Which gold ETF has performed best over 1 year?



World Gold Council data shows Australia has invested $356 million into gold ETFs since the start of 2025, but which ETF is seeing the best performance?
Total assets under management invested by Australian investors in gold ETFs stand at US$4.9 billion ($7.5 billion) and year-to-date inflows stand at $356.4 million. However, they pulled $9.8 million from the funds during May which ended an inflow streak held since November 2024.
Research by Fidante found advisers are keen to increase the defensiveness in their portfolios, including greater allocations to cash and fixed income
According to FE fundinfo’s investment centre, the best performing gold ETF over one year to 10 June within the Australian Core Strategies universe is VanEck Gold Miners ETF which returned 50.6 per cent.
The $806 million ETF invests in a diversified range of companies involved in the gold mining industry which are linked to the price of gold bullion. Some 43 per cent of its exposure comes from Canada followed by 16 per cent in the US.

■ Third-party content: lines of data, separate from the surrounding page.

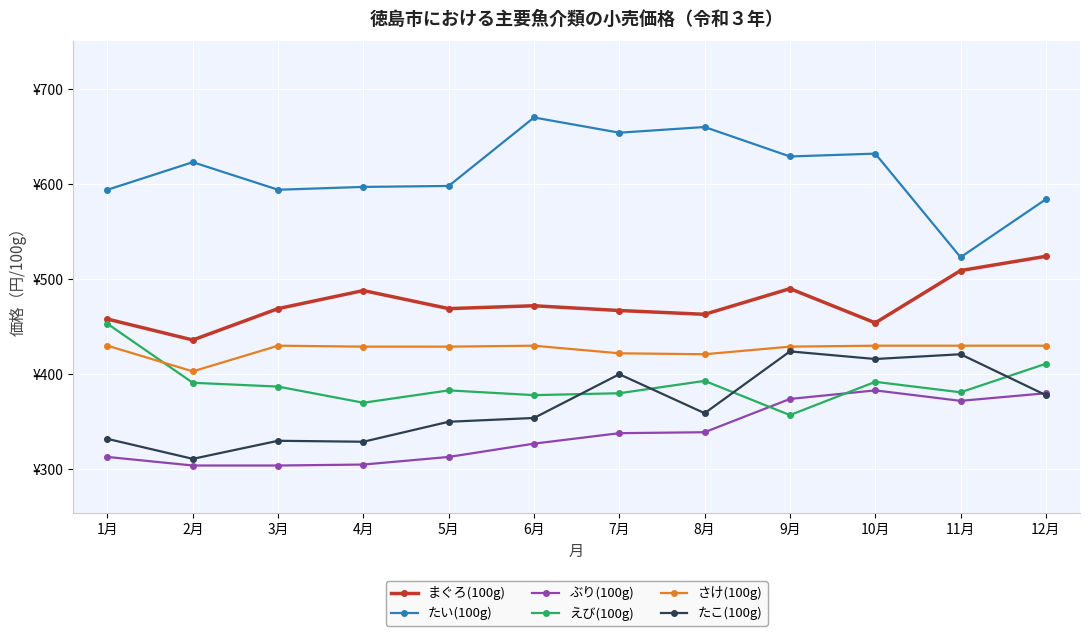

How many interior local peaks does the えび(100g) series have?

3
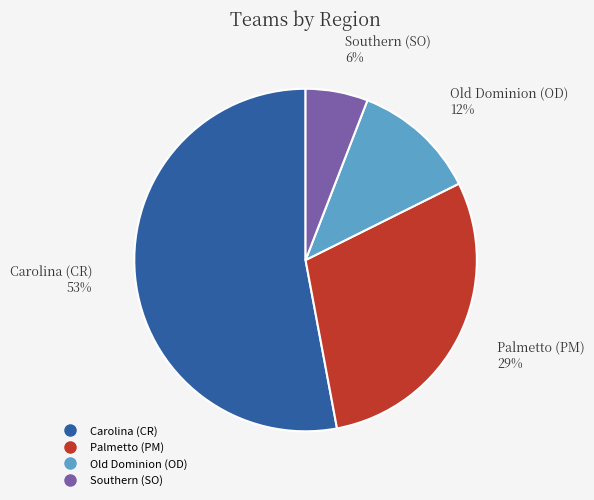

Is there any slice that represents more than half of the pie?

Yes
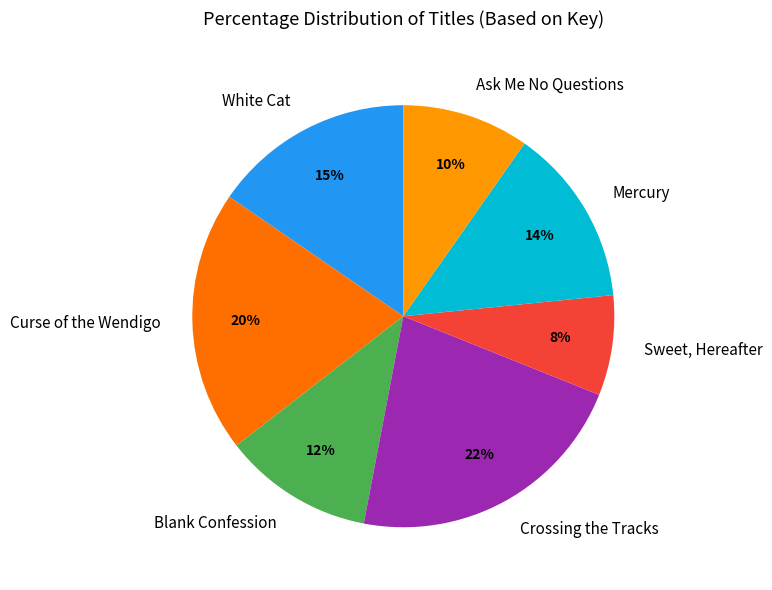

Is there any slice that represents more than half of the pie?

No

This is followed by Betashares Global Gold Miners Currency Hedged ETF which returned 49.9 per cent. This ETF aims to track the performance of an index that comprises the largest gold mining companies (ex Australia) hedged into Australian dollars.
Top five gold ETFs over one year
Source: FE fundinfo, 10 June 2025
Both ETFs noted the defensive benefits of investing in this asset class as the price of gold has trended to perform well during times of market uncertainty.
Commentary from the World Gold Council added: “Prior research shows that stagflation is an environment that particularly favours gold. The theory behind that is quite simple because bonds suffer because inflation is higher, cyclical commodities suffer because growth is lower, and equities suffer because margins contract as sales fall while costs rise.
“Historically it hasn’t always played out like this but, on average, stagflationary episodes have been quite good for gold relative to stocks, cyclical commodities and bonds. But we don’t necessarily have to wait for such an environment to play out.”